From the records below, state how many lines hold the string "Private", without any other text.

..........

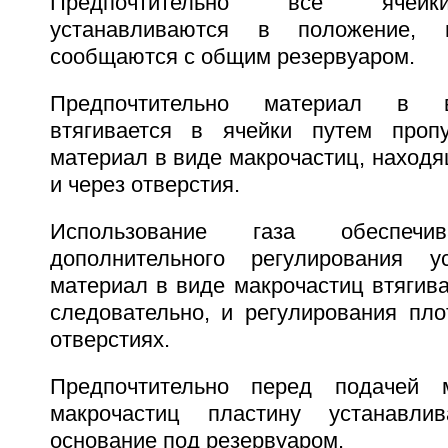
Предпочтительно все ячейк
устанавливаются в положение,
сообщаются с общим резервуаром.
Предпочтительно материал в в
втягивается в ячейки путем пропу
материал в виде макрочастиц, находя
и через отверстия.
Использование газа обеспечив
дополнительного регулирования 
материал в виде макрочастиц втягивае
следовательно, и регулирования пло
отверстиях.
Предпочтительно перед подачей 
макрочастиц пластину устанавли
основание под резервуаром.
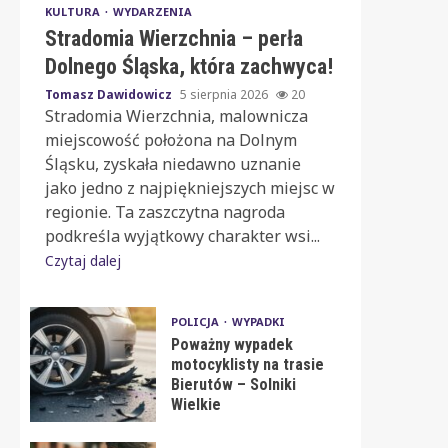
KULTURA
WYDARZENIA
Stradomia Wierzchnia – perła
Dolnego Śląska, która zachwyca!
Tomasz Dawidowicz
5 sierpnia 2026
20
Stradomia Wierzchnia, malownicza
miejscowość położona na Dolnym
Śląsku, zyskała niedawno uznanie
jako jedno z najpiękniejszych miejsc w
regionie. Ta zaszczytna nagroda
podkreśla wyjątkowy charakter wsi...
Czytaj dalej
POLICJA
WYPADKI
Poważny wypadek
motocyklisty na trasie
Bierutów – Solniki
Wielkie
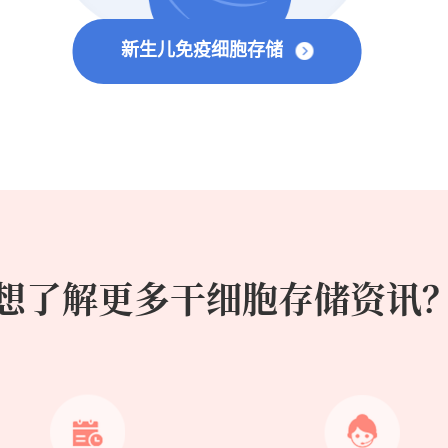
新生儿免疫细胞存储
想了解更多干细胞存储资讯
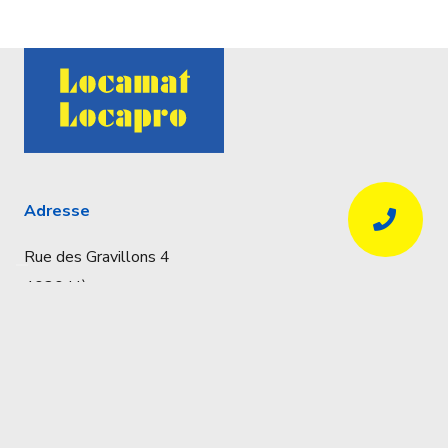
Adresse
Rue des Gravillons 4
4020 Liège
Coordonnées
Réservations uniquement par téléphone
04 341 57 32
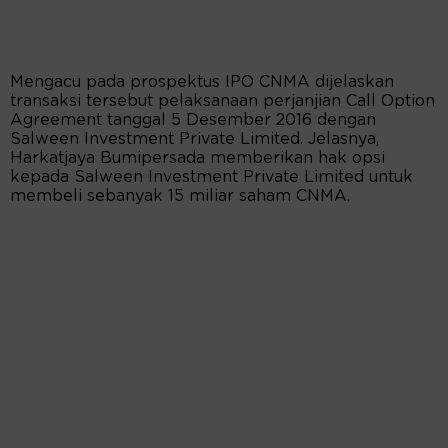
Mengacu pada prospektus IPO CNMA dijelaskan
transaksi tersebut pelaksanaan perjanjian Call Option
Agreement tanggal 5 Desember 2016 dengan
Salween Investment Private Limited. Jelasnya,
Harkatjaya Bumipersada memberikan hak opsi
kepada Salween Investment Private Limited untuk
membeli sebanyak 15 miliar saham CNMA.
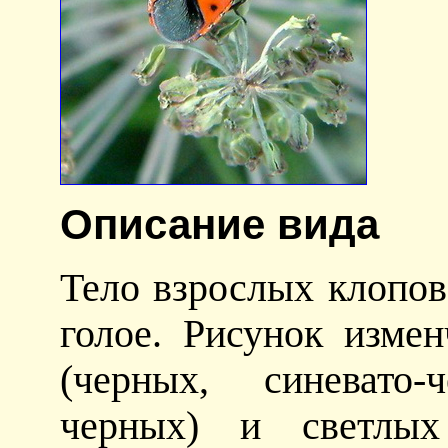
Описание вида
Тело взрослых клопов
голое. Рисунок изме
(черных, синевато-
черных) и светлых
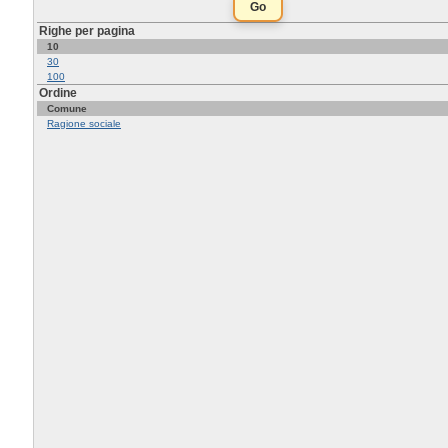
Righe per pagina
10
30
100
Ordine
Comune
Ragione sociale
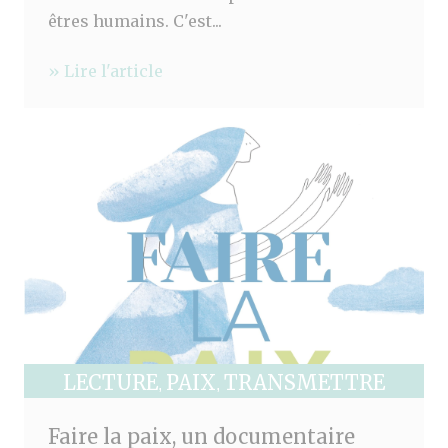
êtres humains. C'est...
» Lire l'article
LECTURE
PAIX
TRANSMETTRE
,
,
Faire la paix, un documentaire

..........

__Result below__
2